Falta, ao público curitibano, assistir ao sexto concorrente da competição internacional — o germânico “Ivo”, de Eva Tronisch. Mas, derramando simpatia e bom-humor pelos corredores dos dois cinemas do festival (o Passeio e o Cinemark Mueller), Nelson de Los Santos deve subir ao palco para empalmar um Troféu Olhar.

Cena de “Mário”, de Billy Woodberry

Uma das grandes surpresas das seis mostras informativas do Festival Internacional de Curitiba uniu o diretor norte-americano Billy Woodberry, do movimento L.A. Rebellion, a produtores portugueses e franceses. E, por coincidência, revelou que há dois Mários na programação do Olhar de Cinema.

Um, “O Turista Aprendiz”, do brasileiro Murilo Salles, recria viagem de nosso escritor modernista pela Amazônia. O outro é um documentário de arquivo, de denso conteúdo político e nome sintético: “Mário”.

Ao longo de envolventes (e céleres!) 120 minutos, Woodberry revisita a história do angolano Mário Pinto de Andrade (1928-1990), intelectual, poeta e ativista político. Ele, um dos fundadores do MPLA (Movimento Popular de Libertação de Angola), foi companheiro da cineasta Sarah Maldoror (1929-2020), francesa, filha de pai guadalupe-caribenho. Duas filhas do casal dão ótimos testemunhos sobre a agitada trajetória dos pais a Billy Woodberry.

Em pouco mais de 60 anos de vida, o Mário africano viveu existência das mais apaixonantes. Sua militância anticolonial é evocada em narrativa clássica, que imanta nossa atenção pela força das imagens, desencavadas em poderosos arquivos africanos, franceses, portugueses, cubanos, soviéticos e italianos.

Mário Pinto de Andrade conviveu com os maiores nomes das lutas anticoloniais do século passado. Por causa da profissão de sua esposa-cineasta — Sarah Maldoror, colega do senegalês Ousmane Sembene na Escola de Cinema de Moscou —, o ativista angolano conviveu com Gillo Pontecorvo (Sarah atuou na equipe de “A Batalha de Argel”), Chris Marker e, claro, com Sembebe, o pai do cinema africano e diretor do clássico “La Noire…” (1966).

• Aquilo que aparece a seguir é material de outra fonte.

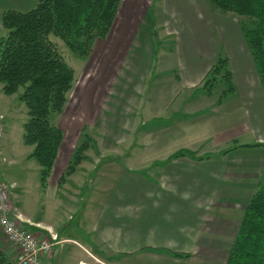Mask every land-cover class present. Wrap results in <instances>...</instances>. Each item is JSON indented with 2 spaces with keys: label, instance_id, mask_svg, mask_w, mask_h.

Mário conviveu, também, com Amílcar Cabral, Frantz Fanon, Agostinho Neto, Patrice Lumumba, Eduardo Mondlane, Nelson Mandela, Che Guevara, sem esquecer o irmão, Joaquim Pinto de Andrade e lideranças argelinas, vietnamitas, cubanas, soviéticas e portuguesas (caso de Álvaro Cunhal).

Um filme que mostra os caminhos da luta pela emancipação de nações africanas, em tempos nos quais o marxismo se apresentava — movido pelo conceito da “luta de classes” — como teoria motivadora. Curioso notar que o Brasil, com população de 52% de pardos e negros, é uma grande (imensa!) ausência no “Mário” africano.